Homeowners who need to repair an older house, or potential homebuyers looking to purchase and renovate a run-down home may want to look into applying for an FHA rehab loan. These loans are designed to make homes in urban and/or low-income areas more attractive and more livable, and are ideal for individuals on a limited budget. Because and FHA rehab loan is meant to facilitate sustainable development, it cannot be used to construct an entirely new home.

What is the FHA Rehab Loan?

The Federal Housing Administration, part of the U.S. Department of Housing and Urban Development, created the 203k rehabilitation loan in 1978 as a way to improve urban development and provide low-income families with the means to renovate older homes in need of repair. The program also allows individuals to roll all purchase and remodeling costs into one loan, saving them time and money. Because loan lenders would typically consider these projects to be a high-risk investment, the government insures these loans, to encourage lenders to get involved with rehabilitation.

Community Rehabilitation

The FHA rehab loan program is actually the Department of Housing and Urban Development's main initiative dedicated to rehabilitating poor and disadvantaged urban communities. The FHA realizes that the individuals living in these communities, and those looking to move there, will have lower incomes and lower credit ratings than in more privileged communities, and therefore they have adjusted the FHA rehab loan terms and conditions to be more flexible and negotiable than a typical construction loan.

FHA Rehab Loan Required Applicant Information

Most of the application requirements for an FHA rehab loan are similar to those of any other loan. For instance, borrowers must submit to a credit check and employment verification, and they must meet the minimum requirements for individual lenders (which may vary by lending institution). However, the minimum requirements are often much lower than they are for traditional construction loans. Some lenders may approve FHA rehab loan applications for those with credit scores below 640, depending on the situation of the individual applicants.

Eligible Properties for the FHA Rehab Loan

While the FHA rehab loan comes with flexible terms for individual applicants, the fundamental requirements for eligible properties are fairly strict. The FHA rehab loan, for example, can only be applied to the renovation of existing properties that have been built for at least a year or more.

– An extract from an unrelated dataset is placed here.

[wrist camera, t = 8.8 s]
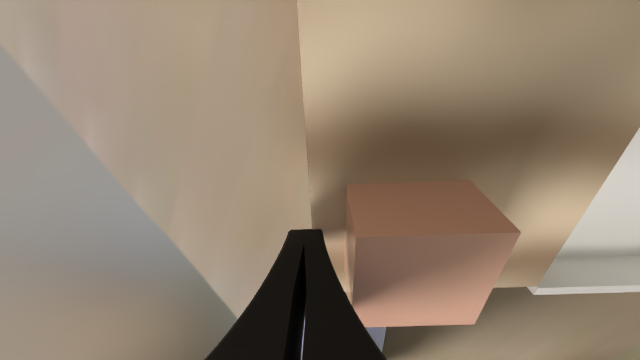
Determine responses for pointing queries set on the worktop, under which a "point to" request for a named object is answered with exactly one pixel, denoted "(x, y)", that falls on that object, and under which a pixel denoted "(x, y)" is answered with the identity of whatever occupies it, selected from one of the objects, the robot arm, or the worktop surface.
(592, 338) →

The FHA rehab loan can also only be used to cover the renovation of a maximum of four units-in other words, it can be used to fix up an single family house, a duplex, or a condo or property that contains four individually occupied units. These properties are subject to an appraisal before the loan is approved.

Itemized Repairs

An FHA rehab loan allows borrowers to include the price of both purchase and repair in the overall loan amount. For example, if a family finds an affordable home, but discovers that it also needs a new kitchen, the loan amount would be calculated by adding the cost of the home with the estimated cost of repairs. FHA Rehab Loan applications require that all of these repairs be listed; in the case of the kitchen, this would mean obtaining a detailed price estimate from a certified contractor for everything from counter tops to permits.

Additional Provisions

The 203k loan program also builds in a contingency plan for the FHA rehab loan in case the cost of repairs exceed the estimate. For example, applicants can also request a 10-20% "contingency reserve" that can be allocated in the event that unexpected expenses arise. The percentage of the purchase price to be included in the loan can also be negotiated, as can the first several months of mortgage payments. This can be especially useful for people who must pay rent or mortgage to live elsewhere during the renovation process.

Rates and Interest

The interest rates on the FHA rehab loan are incredibly low compared to traditional loans. Additionally, borrowers are only required to put down 3.5% as a down payment. This percentage also includes the cost of repairs, so if a family buys a home worth $100,000 that also needs $20,000, the total value of the house-and the loan itself-would be $120,000. Therefore, the family would need to produce a down payment of at least $4,200, which is 3.5% of $120,000.